In the end, if the HJ believes that “I will be very grateful” means “I will give you stuff,” the judge is required to issue the DQ. And remember, a Magic judge does not need 100% proof of guilt to DQ — they need a reasonable suspicion of guilt. (For a good assessment of the “burden of proof” required, see Abe’s article here.)

For those of you who don’t see the later interpretation, try this.

“If you concede, I will be very grateful. Tom can tell you how grateful I can be.”

Most judges are going to have a problem with that statement.

When players ask me what they can say, here’s my typical answer.

“You can ask for a concession. You can explain the situation.

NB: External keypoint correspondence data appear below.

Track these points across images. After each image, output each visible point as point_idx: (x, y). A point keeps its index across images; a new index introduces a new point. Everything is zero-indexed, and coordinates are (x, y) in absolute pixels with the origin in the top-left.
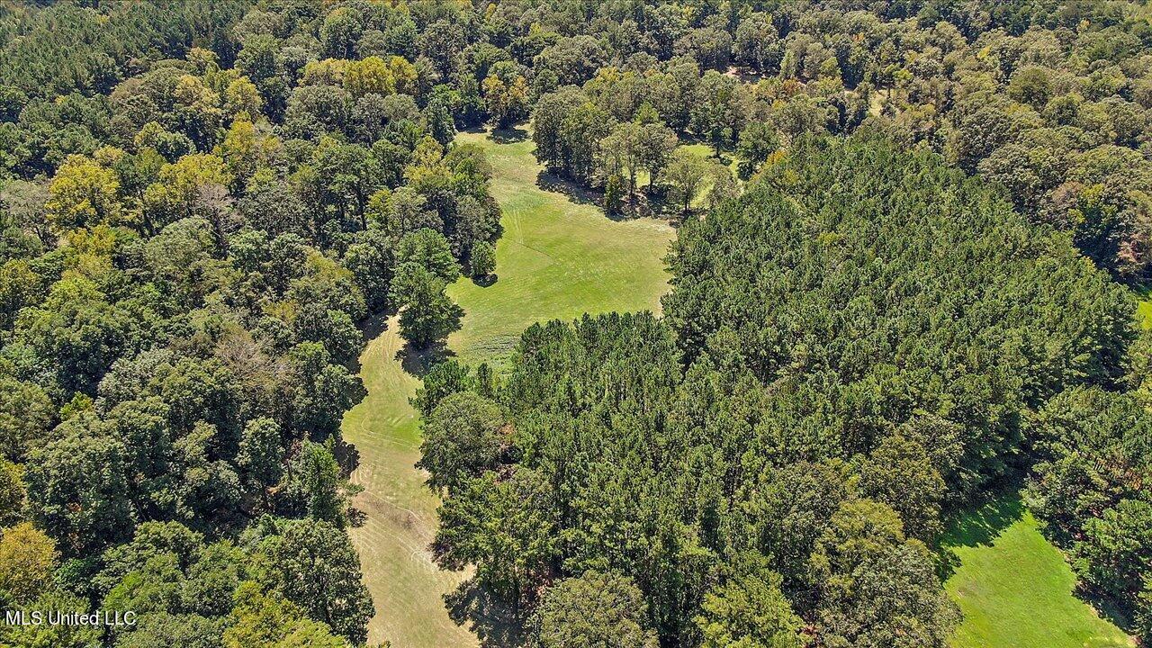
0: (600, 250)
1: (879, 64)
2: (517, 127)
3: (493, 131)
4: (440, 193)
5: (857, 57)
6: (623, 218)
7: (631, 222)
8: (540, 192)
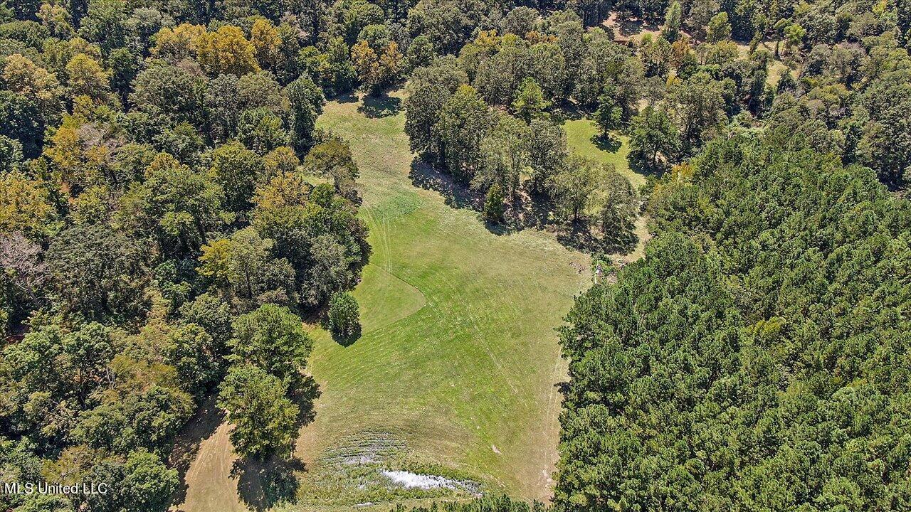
0: (480, 282)
1: (767, 16)
2: (391, 94)
3: (365, 99)
4: (291, 233)
5: (745, 8)
6: (505, 229)
7: (514, 235)
8: (414, 189)
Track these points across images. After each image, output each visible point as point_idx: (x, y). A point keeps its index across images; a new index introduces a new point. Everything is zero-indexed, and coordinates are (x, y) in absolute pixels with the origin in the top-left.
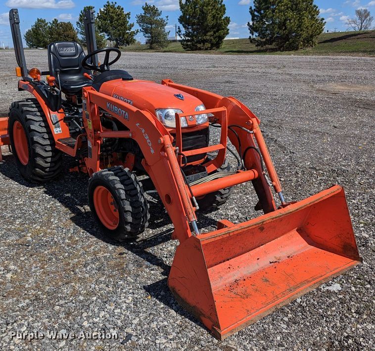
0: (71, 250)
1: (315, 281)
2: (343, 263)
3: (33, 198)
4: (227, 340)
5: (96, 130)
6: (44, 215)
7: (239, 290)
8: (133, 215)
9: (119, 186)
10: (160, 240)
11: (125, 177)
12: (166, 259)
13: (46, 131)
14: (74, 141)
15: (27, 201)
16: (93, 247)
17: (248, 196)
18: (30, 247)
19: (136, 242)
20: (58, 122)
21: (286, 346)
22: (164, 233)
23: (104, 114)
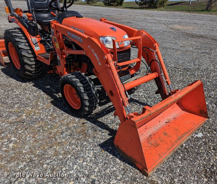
0: (52, 123)
1: (190, 132)
2: (200, 120)
3: (26, 89)
4: (151, 175)
5: (62, 49)
6: (33, 101)
7: (152, 142)
8: (89, 101)
9: (79, 84)
10: (105, 113)
11: (83, 79)
12: (110, 125)
13: (29, 49)
14: (49, 55)
15: (22, 92)
16: (66, 121)
17: (148, 84)
18: (25, 123)
19: (91, 115)
20: (36, 43)
21: (183, 175)
22: (107, 108)
23: (66, 39)
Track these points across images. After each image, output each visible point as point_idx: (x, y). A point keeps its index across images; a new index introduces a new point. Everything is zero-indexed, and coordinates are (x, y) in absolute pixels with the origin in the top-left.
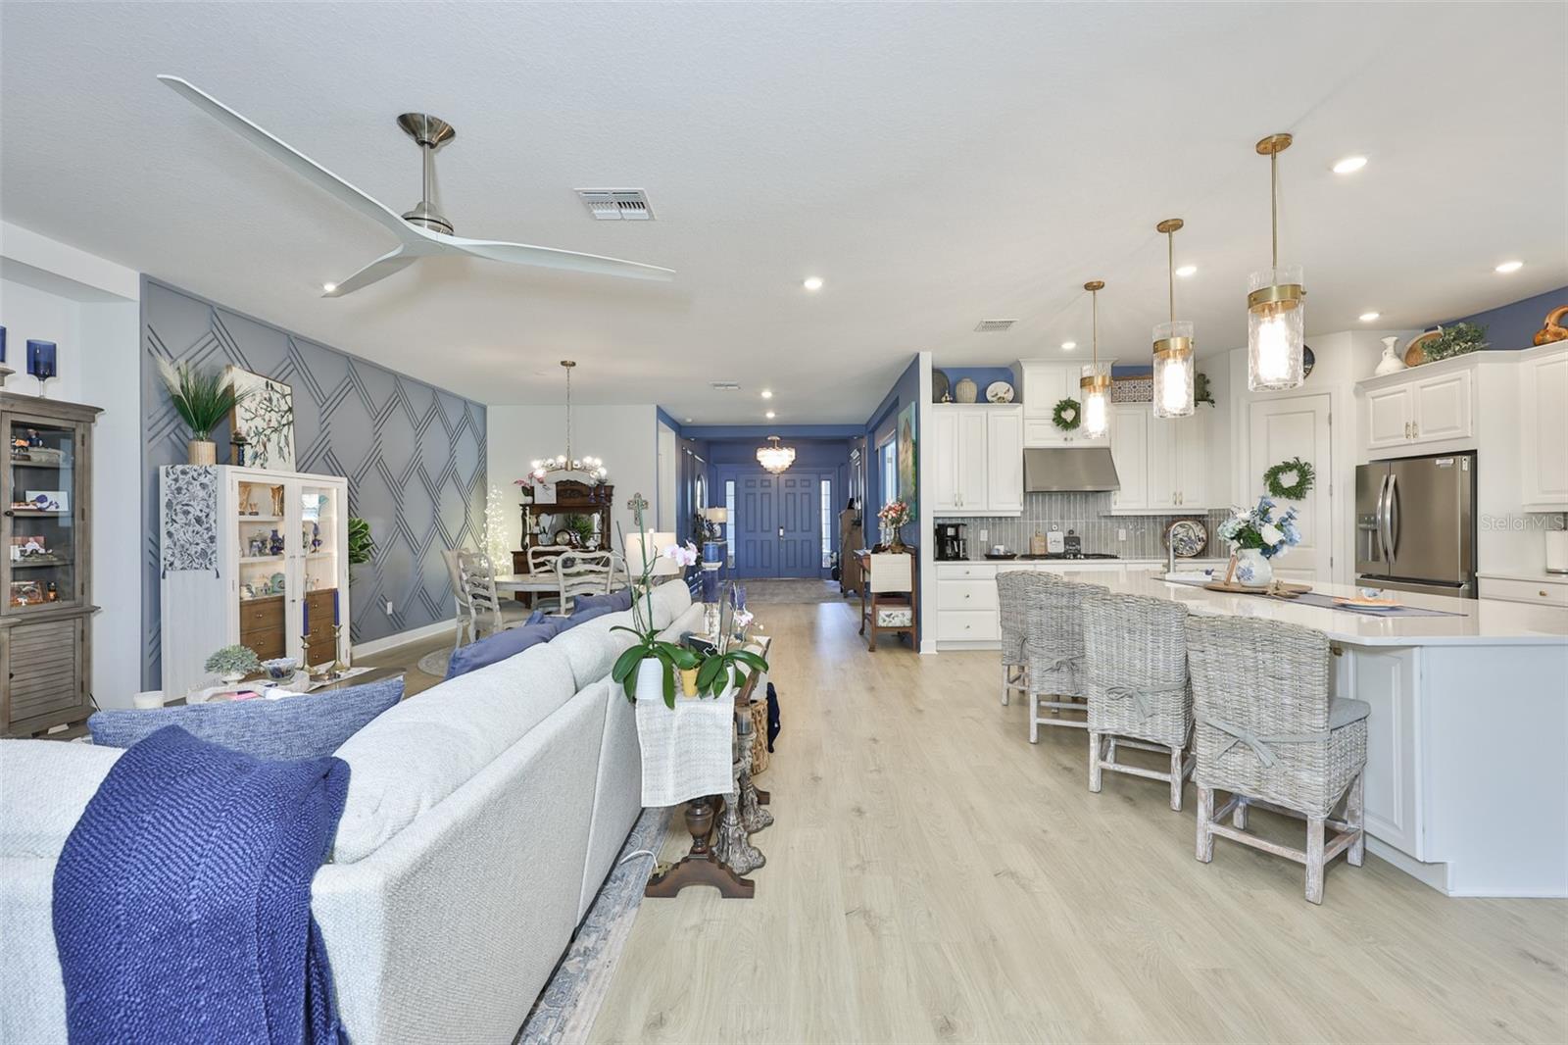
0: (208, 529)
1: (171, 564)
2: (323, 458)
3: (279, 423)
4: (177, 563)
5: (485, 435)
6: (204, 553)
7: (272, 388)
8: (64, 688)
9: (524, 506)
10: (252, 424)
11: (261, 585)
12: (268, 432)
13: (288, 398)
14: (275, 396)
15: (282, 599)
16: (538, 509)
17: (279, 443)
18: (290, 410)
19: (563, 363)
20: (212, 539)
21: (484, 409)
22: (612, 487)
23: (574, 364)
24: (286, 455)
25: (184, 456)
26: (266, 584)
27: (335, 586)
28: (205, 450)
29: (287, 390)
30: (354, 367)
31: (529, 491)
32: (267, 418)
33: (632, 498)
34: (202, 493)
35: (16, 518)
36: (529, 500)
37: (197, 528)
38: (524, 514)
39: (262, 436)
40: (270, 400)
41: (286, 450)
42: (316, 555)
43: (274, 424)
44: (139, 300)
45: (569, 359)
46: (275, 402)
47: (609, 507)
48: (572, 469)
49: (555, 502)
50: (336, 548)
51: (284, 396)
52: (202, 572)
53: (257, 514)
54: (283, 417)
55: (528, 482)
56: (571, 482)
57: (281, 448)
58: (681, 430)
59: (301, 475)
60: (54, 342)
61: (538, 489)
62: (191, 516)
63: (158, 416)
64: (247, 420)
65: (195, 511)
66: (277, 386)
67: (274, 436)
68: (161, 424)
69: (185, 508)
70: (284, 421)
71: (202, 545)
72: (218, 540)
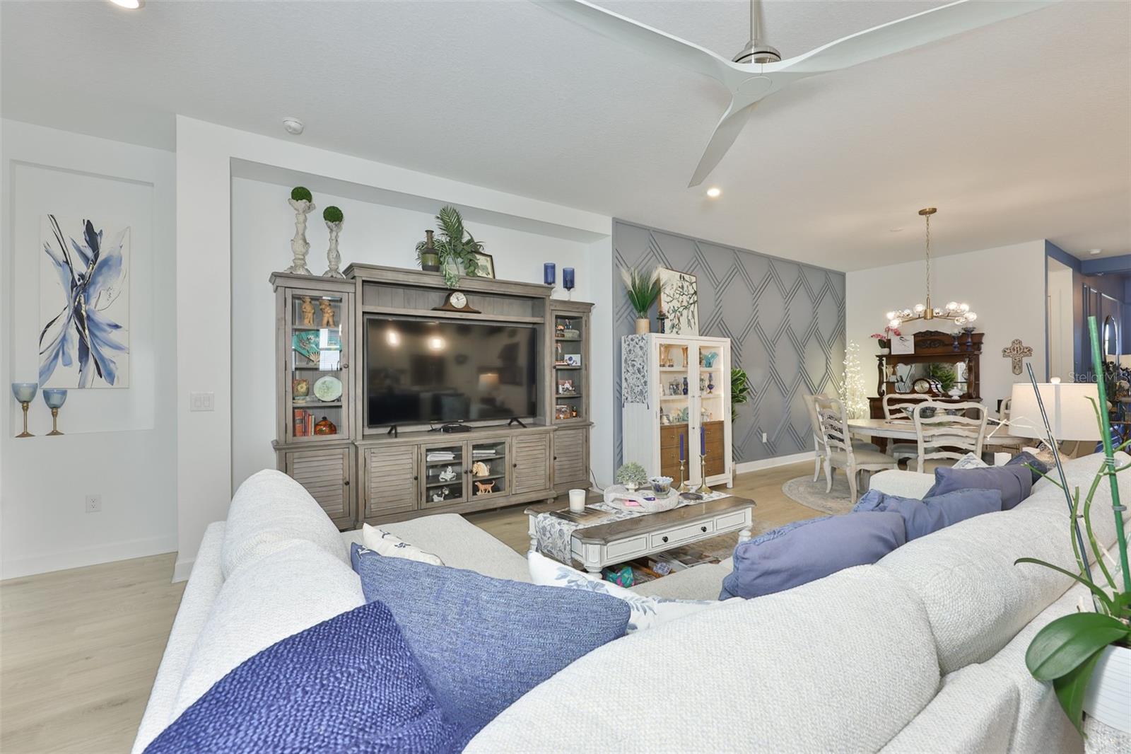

However, if I hear anything that sounds like you are offering a bribe — anything of value, anything at all, in return for a concession — I will have to DQ you. Please don’t go there.”


Wizards has a very clear policy on gambling: no gambling at the venue.

We can speculate on why Wizards has this policy — whether they want to keep a clear distinction between Magic and Poker, whether there are legal restrictions or complications, whether gambling changes their tax status, etc. etc. It does not matter why. All that matters, from a judge’s perspective, is that Wizards forbids gambling.

Magic players, as a general rule, love to gamble. Many play poker. Many pro’s PT stories include descriptions of side bets, playing the “credit card game” at dinner, etc.

Speaking as a judge, what players do anywhere outside the venue is not our concern. However, we cannot allow gambling at the event. If we see something in the venue, we have to act.

I have seen people unpacking a poker set — one of the steel cases with chips, cards, etc. They hadn’t started dealing or playing, so I preempted the problem. I walked up and told them “I know that you are just showing your friends your nice poker set. I know you are not intending to play here, because Wizards does not allow it and I would have to boot you out of the venue if you started to gamble here. I would also suggest that you pack that back up before someone misunderstands what you are doing, and you get into trouble. If you do want to play, try the hotel lobby — there are some round tables in the back.” Had they been actually playing already, that approach would not have worked, but part of judging can be stepping in before things go too far.

The same thing is true about bets — if we don’t hear it, we don’t have to worry about whether players have them or not. If we hear players talk about them, we have to act.

Players: as a judge, I asking you to please make my life easier. Don’t make me do the paperwork that comes from DQing you.